Burial at sea came up as an option and this sort of appealed to me in the same way that the aforementioned Viking ceremony appealed, but I can’t help thinking that in years to come we’re going to have millions of half decomposed and barnacle encrusted cadavers washing up on the Spanish Costas ruining everyone’s summer vacation. I did look into the options around this particularly nautical arrangement and I was taken aback as to how reasonable this method of disposal can be. Fully inclusive options that include ten passengers, the MMO burial at sea license, crew, fuel and all the rest of it cost from £2185. I assume that this is not for an actual burial but more of a scattering of the ashes off the coast of Cleethorpes or something. But I may be wrong as a bit more research had me find a “full-body burial at sea”
by New England Burial
At Sea (dot com) costing $7500, including a four to six hour trip on a 65 foot yacht, though a natural burial shroud will set you back another $750. This seems quite reasonable and I’ve been looking as to whether optional extras like water skiing for mourners (avoiding my inevitably floating remains which would add a frisson of slalom-like excitement to the event) and a DJ playing yacht rock are available. Mark this one as a “definitely a possibility if we can’t sort the Viking thing!” people. The process is as follows: Body gets frozen to -196 degrees C, frozen body is vibrated for a bit to disintegrate frozen cells, the frozen gubbins is put in a vacuum chamber and water is removed. Any metal bits like pacemakers, gold teeth, and hip-replacements are sieved out or removed by magnets. Finally, whatever is left is popped inside a container made of potato starch and buried where is decomposes over six to eighteen months, though you can opt to be kept in an urn at home. Not currently widely available given the research I’ve done and so costs are unknown, but most seem to think it will be around the same price as a normal flame-grilled affair.

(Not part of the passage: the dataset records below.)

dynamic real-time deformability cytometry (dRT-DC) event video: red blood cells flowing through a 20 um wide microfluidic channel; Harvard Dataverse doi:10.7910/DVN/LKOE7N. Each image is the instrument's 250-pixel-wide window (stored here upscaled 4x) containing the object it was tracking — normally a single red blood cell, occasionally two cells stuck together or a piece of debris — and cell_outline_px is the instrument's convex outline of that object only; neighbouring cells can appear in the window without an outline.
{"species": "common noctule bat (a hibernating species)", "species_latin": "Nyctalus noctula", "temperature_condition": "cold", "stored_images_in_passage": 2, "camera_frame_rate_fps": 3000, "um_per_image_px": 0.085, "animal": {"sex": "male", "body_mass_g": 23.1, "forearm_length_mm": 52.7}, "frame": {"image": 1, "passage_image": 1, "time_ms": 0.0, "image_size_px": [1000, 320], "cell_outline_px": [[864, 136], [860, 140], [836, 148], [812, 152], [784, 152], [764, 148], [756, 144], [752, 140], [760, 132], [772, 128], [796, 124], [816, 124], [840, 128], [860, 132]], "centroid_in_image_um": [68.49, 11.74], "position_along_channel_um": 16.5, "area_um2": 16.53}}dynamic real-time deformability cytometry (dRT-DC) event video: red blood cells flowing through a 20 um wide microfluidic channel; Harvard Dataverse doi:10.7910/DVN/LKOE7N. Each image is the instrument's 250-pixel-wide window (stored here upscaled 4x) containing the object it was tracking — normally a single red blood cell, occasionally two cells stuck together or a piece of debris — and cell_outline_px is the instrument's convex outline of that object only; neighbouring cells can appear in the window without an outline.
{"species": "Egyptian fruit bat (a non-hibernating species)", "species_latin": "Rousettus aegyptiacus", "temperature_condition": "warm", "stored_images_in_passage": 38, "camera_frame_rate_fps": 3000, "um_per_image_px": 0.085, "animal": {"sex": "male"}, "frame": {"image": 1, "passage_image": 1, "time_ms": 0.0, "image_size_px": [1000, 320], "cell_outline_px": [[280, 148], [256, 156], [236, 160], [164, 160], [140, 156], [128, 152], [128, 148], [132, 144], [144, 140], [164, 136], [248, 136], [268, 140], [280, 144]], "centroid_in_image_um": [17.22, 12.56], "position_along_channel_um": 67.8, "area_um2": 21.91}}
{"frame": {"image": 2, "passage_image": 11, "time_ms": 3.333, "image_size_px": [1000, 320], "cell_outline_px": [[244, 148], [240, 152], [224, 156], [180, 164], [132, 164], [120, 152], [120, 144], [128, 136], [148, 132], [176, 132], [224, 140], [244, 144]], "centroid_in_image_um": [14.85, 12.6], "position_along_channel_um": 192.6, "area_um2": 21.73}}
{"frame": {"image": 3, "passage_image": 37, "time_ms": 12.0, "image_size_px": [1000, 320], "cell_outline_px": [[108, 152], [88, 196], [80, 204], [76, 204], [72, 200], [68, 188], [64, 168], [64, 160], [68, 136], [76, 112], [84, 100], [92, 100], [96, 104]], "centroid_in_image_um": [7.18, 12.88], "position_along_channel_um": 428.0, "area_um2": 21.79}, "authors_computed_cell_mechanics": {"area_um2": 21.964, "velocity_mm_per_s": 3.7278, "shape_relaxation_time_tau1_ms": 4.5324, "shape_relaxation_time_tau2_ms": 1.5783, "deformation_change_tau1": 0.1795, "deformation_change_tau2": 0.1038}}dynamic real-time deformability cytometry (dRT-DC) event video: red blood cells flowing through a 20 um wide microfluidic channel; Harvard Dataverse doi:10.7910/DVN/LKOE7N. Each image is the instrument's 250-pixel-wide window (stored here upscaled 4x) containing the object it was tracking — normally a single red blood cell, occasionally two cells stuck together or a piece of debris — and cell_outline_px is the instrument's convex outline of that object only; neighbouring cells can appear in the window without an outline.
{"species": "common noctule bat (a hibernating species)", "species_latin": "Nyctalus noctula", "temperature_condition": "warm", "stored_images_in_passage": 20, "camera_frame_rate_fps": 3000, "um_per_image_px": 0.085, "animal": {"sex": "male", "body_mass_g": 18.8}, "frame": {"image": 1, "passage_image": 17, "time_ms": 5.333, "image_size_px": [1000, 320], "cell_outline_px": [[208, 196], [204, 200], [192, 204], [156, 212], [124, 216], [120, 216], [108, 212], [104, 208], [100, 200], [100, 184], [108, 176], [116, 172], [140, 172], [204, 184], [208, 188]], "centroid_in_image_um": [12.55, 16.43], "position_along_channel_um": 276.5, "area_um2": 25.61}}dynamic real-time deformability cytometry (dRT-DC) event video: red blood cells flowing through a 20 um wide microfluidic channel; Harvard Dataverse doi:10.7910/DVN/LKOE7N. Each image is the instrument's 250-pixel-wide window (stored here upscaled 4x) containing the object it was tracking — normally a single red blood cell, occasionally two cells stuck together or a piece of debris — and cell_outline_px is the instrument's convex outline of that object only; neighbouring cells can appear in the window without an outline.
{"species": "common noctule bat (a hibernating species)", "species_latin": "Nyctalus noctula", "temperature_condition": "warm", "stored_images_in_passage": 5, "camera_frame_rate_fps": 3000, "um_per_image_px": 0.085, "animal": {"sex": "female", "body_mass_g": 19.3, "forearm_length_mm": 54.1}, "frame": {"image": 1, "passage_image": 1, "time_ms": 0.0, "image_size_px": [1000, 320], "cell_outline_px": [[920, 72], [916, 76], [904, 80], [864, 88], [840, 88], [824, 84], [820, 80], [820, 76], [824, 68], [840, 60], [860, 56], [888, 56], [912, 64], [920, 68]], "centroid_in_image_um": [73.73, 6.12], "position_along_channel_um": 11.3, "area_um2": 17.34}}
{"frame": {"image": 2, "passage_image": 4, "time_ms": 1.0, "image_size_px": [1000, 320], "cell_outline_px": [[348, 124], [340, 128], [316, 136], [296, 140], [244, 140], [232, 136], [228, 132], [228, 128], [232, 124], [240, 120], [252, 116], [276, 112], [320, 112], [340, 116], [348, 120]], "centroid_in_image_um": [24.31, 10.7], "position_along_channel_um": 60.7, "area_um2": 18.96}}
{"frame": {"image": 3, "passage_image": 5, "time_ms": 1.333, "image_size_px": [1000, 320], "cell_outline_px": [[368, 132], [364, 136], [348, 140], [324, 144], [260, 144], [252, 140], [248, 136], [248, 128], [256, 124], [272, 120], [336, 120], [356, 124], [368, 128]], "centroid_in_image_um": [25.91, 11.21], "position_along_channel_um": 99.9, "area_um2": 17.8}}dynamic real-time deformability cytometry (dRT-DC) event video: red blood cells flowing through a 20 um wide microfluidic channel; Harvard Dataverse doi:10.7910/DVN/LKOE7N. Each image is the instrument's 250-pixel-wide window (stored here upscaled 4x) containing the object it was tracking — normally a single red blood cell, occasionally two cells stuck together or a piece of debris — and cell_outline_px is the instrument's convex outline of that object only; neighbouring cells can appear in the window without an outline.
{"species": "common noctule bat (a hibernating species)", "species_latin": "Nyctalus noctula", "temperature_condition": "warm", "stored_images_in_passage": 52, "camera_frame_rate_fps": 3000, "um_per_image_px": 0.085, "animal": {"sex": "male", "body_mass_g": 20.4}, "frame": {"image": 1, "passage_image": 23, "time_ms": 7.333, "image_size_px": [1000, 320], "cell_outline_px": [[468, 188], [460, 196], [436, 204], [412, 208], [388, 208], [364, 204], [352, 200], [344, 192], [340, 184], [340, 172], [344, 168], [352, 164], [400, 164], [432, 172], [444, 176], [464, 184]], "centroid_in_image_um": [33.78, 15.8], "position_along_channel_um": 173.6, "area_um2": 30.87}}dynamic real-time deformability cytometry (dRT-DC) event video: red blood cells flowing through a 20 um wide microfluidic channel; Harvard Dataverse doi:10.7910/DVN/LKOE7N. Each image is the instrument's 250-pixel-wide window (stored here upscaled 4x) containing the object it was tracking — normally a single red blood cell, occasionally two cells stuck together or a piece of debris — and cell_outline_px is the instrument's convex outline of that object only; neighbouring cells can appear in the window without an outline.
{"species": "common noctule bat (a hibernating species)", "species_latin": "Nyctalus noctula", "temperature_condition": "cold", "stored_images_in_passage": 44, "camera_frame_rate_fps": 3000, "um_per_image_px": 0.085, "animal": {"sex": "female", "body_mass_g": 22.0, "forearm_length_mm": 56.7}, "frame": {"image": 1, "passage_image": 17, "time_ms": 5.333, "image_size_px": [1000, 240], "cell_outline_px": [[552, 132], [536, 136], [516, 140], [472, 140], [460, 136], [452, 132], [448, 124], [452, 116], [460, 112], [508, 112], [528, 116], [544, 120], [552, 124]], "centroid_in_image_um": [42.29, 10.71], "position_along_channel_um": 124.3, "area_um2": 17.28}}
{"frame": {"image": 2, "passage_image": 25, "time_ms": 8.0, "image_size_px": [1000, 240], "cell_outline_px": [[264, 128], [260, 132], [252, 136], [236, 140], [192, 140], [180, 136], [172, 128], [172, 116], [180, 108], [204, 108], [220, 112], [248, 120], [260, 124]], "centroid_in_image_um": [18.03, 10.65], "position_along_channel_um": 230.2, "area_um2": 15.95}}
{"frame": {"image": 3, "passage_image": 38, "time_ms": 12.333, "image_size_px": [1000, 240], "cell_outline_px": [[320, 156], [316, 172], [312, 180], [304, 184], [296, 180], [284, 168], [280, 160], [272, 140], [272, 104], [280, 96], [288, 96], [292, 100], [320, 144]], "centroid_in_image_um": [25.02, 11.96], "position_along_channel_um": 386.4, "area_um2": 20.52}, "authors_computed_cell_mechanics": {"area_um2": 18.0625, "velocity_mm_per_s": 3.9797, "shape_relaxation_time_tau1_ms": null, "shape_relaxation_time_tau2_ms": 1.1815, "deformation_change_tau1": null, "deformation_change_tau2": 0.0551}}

Space Burial sounds all a bit silly as all it involves is sending a just a little bit of your remains into space inside a capsule and one of the other methods of properly dealing with the rest of your body will be required to deal with the rest of you. Now, if some enterprising type with space exploration tendencies was to say colonise a planet, build a fleet of spacecraft able to fly up 150 000 dead folk a day to space cemeteries, then I think we are onto a winner here. No problems with pollution (apart from the dozens of rockets a day outputting untold and disastrous amounts of noxious gubbins) and no problems with ground space for the deceased. I like this idea. Come on Mr Bezos, I’m looking at you here!